ChatGPT has now reached 100m active monthly users. But OpenAI is worried a single, monolithic AI system will increase bias.
OpenAI said it is working on an upgrade that will allow users to customise ChatGPT to suit their own needs when using the viral AI tool.
ChatGPT, which Microsoft is investing $10bn in, has rapidly grown to become one of the most popular topics in the AI sector, drawing the attention of the public, tech giants and various industries.
First launched last November, the advanced chatbot quickly grew into one of the most popular pieces of software ever released. One study estimated that ChatGPT reached 100m monthly active users last month, Reuters reports.
However, OpenAI revealed in a blogpost yesterday (16 February) that it is concerned about the “biases in the design and impact of AI systems” such as ChatGPT.
“There will therefore always be some bounds on system behaviour. The challenge is defining what those bounds are,” OpenAI wrote.

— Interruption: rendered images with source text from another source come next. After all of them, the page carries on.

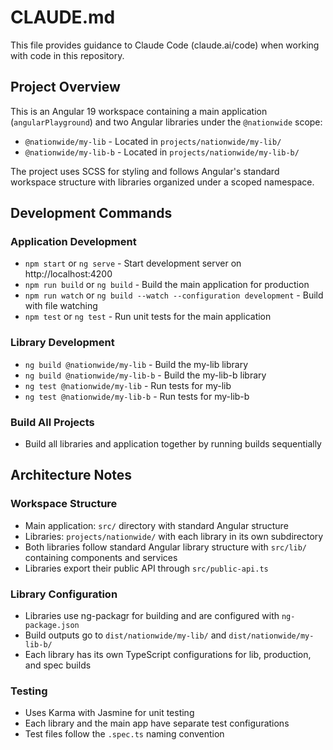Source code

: # CLAUDE.md

This file provides guidance to Claude Code (claude.ai/code) when working with code in this repository.

## Project Overview

This is an Angular 19 workspace containing a main application (`angularPlayground`) and two Angular libraries under the `@nationwide` scope:
- `@nationwide/my-lib` - Located in `projects/nationwide/my-lib/`
- `@nationwide/my-lib-b` - Located in `projects/nationwide/my-lib-b/`

The project uses SCSS for styling and follows Angular's standard workspace structure with libraries organized under a scoped namespace.

## Development Commands

### Application Development
- `npm start` or `ng serve` - Start development server on http://localhost:4200
- `npm run build` or `ng build` - Build the main application for production
- `npm run watch` or `ng build --watch --configuration development` - Build with file watching
- `npm test` or `ng test` - Run unit tests for the main application

### Library Development
- `ng build @nationwide/my-lib` - Build the my-lib library
- `ng build @nationwide/my-lib-b` - Build the my-lib-b library
- `ng test @nationwide/my-lib` - Run tests for my-lib
- `ng test @nationwide/my-lib-b` - Run tests for my-lib-b

### Build All Projects
- Build all libraries and application together by running builds sequentially

## Architecture Notes

### Workspace Structure
- Main application: `src/` directory with standard Angular structure
- Libraries: `projects/nationwide/` with each library in its own subdirectory
- Both libraries follow standard Angular library structure with `src/lib/` containing components and services
- Libraries export their public API through `src/public-api.ts`

### Library Configuration
- Libraries use ng-packagr for building and are configured with `ng-package.json`
- Build outputs go to `dist/nationwide/my-lib/` and `dist/nationwide/my-lib-b/`
- Each library has its own TypeScript configurations for lib, production, and spec builds

### Testing
- Uses Karma with Jasmine for unit testing
- Each library and the main app have separate test configurations
- Test files follow the `.spec.ts` naming convention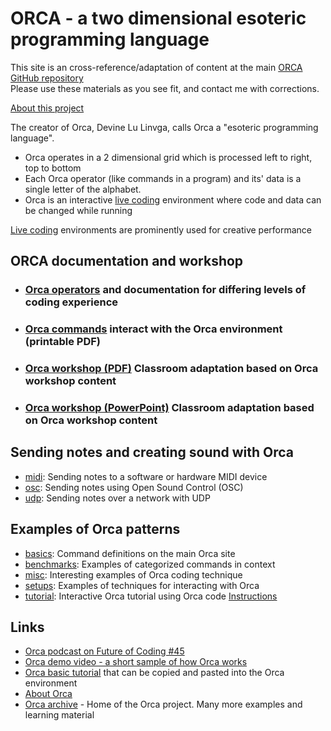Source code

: # ORCA - a two dimensional esoteric programming language

This site is an cross-reference/adaptation of content at the main [ORCA GitHub repository](https://github.com/hundredrabbits/Orca)  
Please use these materials as you see fit, and contact me with corrections.  

[About this project](./about_this_project.md)

The creator of Orca, Devine Lu Linvga, calls Orca a "esoteric programming language". 

* Orca operates in a 2 dimensional grid which is processed left to right, top to bottom
* Each Orca operator (like commands in a program) and its' data is a single letter of the alphabet.
* Orca is an interactive [live coding](https://en.wikipedia.org/wiki/Live_coding) environment where code and data can be changed while running

[Live coding](https://en.wikipedia.org/wiki/Live_coding) environments are prominently used for creative performance

## ORCA documentation and workshop
* ### [Orca operators](operators) and documentation for differing levels of coding experience 
* ### [Orca commands](./orca_commands.pdf) interact with the Orca environment (printable PDF)
* ### [Orca workshop (PDF)](./Orca_workshop.pdf) Classroom adaptation based on Orca workshop content
* ### [Orca workshop (PowerPoint)](./Orca_workshop.pptx) Classroom adaptation based on Orca workshop content

## Sending notes and creating sound with Orca
* [midi](https://git.sr.ht/~rabbits/orca-examples/tree/master/basics/_midi.orca): Sending notes to a software or hardware MIDI device
* [osc](https://git.sr.ht/~rabbits/orca-examples/tree/master/basics/_osc.orca): Sending notes using Open Sound Control (OSC)
* [udp](https://git.sr.ht/~rabbits/orca-examples/tree/master/basics/_udp.orca): Sending notes over a network with UDP

## Examples of Orca patterns
* [basics](https://git.sr.ht/~rabbits/orca-examples/tree/master/basics): Command definitions on the main Orca site
* [benchmarks](https://git.sr.ht/~rabbits/orca-examples/tree/master/benchmarks): Examples of categorized commands in context
* [misc](https://git.sr.ht/~rabbits/orca-examples/tree/master/misc): Interesting examples of Orca coding technique
* [setups](https://git.sr.ht/~rabbits/orca-examples/tree/master/setups): Examples of techniques for interacting with Orca 
* [tutorial](https://git.sr.ht/~rabbits/orca-examples/tree/master/tutorial): Interactive Orca tutorial using Orca code [Instructions](https://git.sr.ht/~rabbits/orca-examples/tree/master/tutorial/README.md)

## Links
* [Orca podcast on Future of Coding #45](https://futureofcoding.org/episodes/045)
* [Orca demo video - a short sample of how Orca works](https://www.youtube.com/watch?v=RaI_TuISSJE)
* [Orca basic tutorial](https://git.sr.ht/~rabbits/orca-examples#basics) that can be copied and pasted into the Orca environment
* [About Orca](https://git.sr.ht/~rabbits/orca#orc)
* [Orca archive](https://github.com/hundredrabbits/Orca) - Home of the Orca project. Many more examples and learning material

“If we try to make all of these determinations on our own, or if we try to develop a single, monolithic AI system, we will be failing in the commitment we make in our charter to ‘avoid undue concentration of power’.”

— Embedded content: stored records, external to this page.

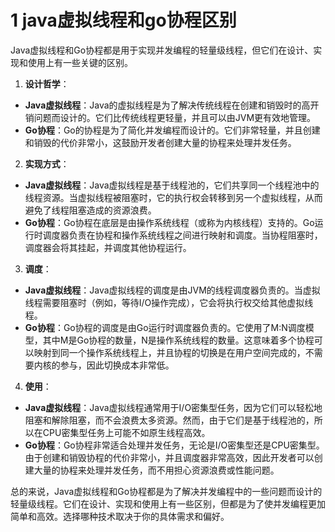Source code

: # 1 java虚拟线程和go协程区别

Java虚拟线程和Go协程都是用于实现并发编程的轻量级线程，但它们在设计、实现和使用上有一些关键的区别。

1. **设计哲学**：

- **Java虚拟线程**：Java的虚拟线程是为了解决传统线程在创建和销毁时的高开销问题而设计的。它们比传统线程更轻量，并且可以由JVM更有效地管理。
- **Go协程**：Go的协程是为了简化并发编程而设计的。它们非常轻量，并且创建和销毁的代价非常小，这鼓励开发者创建大量的协程来处理并发任务。

2. **实现方式**：

- **Java虚拟线程**：Java虚拟线程是基于线程池的，它们共享同一个线程池中的线程资源。当虚拟线程被阻塞时，它的执行权会转移到另一个虚拟线程，从而避免了线程阻塞造成的资源浪费。
- **Go协程**：Go协程在底层是由操作系统线程（或称为内核线程）支持的。Go运行时调度器负责在协程和操作系统线程之间进行映射和调度。当协程阻塞时，调度器会将其挂起，并调度其他协程运行。

3. **调度**：

- **Java虚拟线程**：Java虚拟线程的调度是由JVM的线程调度器负责的。当虚拟线程需要阻塞时（例如，等待I/O操作完成），它会将执行权交给其他虚拟线程。
- **Go协程**：Go协程的调度是由Go运行时调度器负责的。它使用了M:N调度模型，其中M是Go协程的数量，N是操作系统线程的数量。这意味着多个协程可以映射到同一个操作系统线程上，并且协程的切换是在用户空间完成的，不需要内核的参与，因此切换成本非常低。

4. **使用**：

- **Java虚拟线程**：Java虚拟线程通常用于I/O密集型任务，因为它们可以轻松地阻塞和解除阻塞，而不会浪费太多资源。然而，由于它们是基于线程池的，所以在CPU密集型任务上可能不如原生线程高效。
- **Go协程**：Go协程非常适合处理并发任务，无论是I/O密集型还是CPU密集型。由于创建和销毁协程的代价非常小，并且调度器非常高效，因此开发者可以创建大量的协程来处理并发任务，而不用担心资源浪费或性能问题。

总的来说，Java虚拟线程和Go协程都是为了解决并发编程中的一些问题而设计的轻量级线程。它们在设计、实现和使用上有一些区别，但都是为了使并发编程更加简单和高效。选择哪种技术取决于你的具体需求和偏好。



















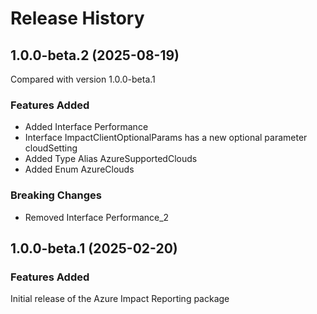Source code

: # Release History

## 1.0.0-beta.2 (2025-08-19)
Compared with version 1.0.0-beta.1

### Features Added
  - Added Interface Performance
  - Interface ImpactClientOptionalParams has a new optional parameter cloudSetting
  - Added Type Alias AzureSupportedClouds
  - Added Enum AzureClouds

### Breaking Changes
  - Removed Interface Performance_2

    
## 1.0.0-beta.1 (2025-02-20)

### Features Added

Initial release of the Azure Impact Reporting package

To that end, the San Francisco-based start-up is now working on an upgrade to ChatGPT that will allow users to customise the AI’s behaviours and define its values “within broad bounds” and “up to limits defined by society”.
“This will mean allowing system outputs that other people (ourselves included) may strongly disagree with,” the company said.
“Striking the right balance here will be challenging–taking customisation to the extreme would risk enabling malicious uses of our technology and sycophantic AIs that mindlessly amplify people’s existing beliefs.”
Rebecca Wettemann, CEO of analyst firm Valoir, said that ChatGPT on its own “can’t identify right from wrong or truth from fiction” and that it only reflects the training it’s been given.
“The ready availability and usability of ChatGPT highlights the importance of understanding the bias in AI models and their training,” she said.
Last December – at around the time ChatGPT crossed 1m users – a Q&A site for programmers issued a temporary ban on answers created by the chatbot.
The site, Stack Overflow, claimed the number of correct answers created by ChatGPT is “too low” and that posting answers made by the AI could be “substantially harmful” to the site and its users.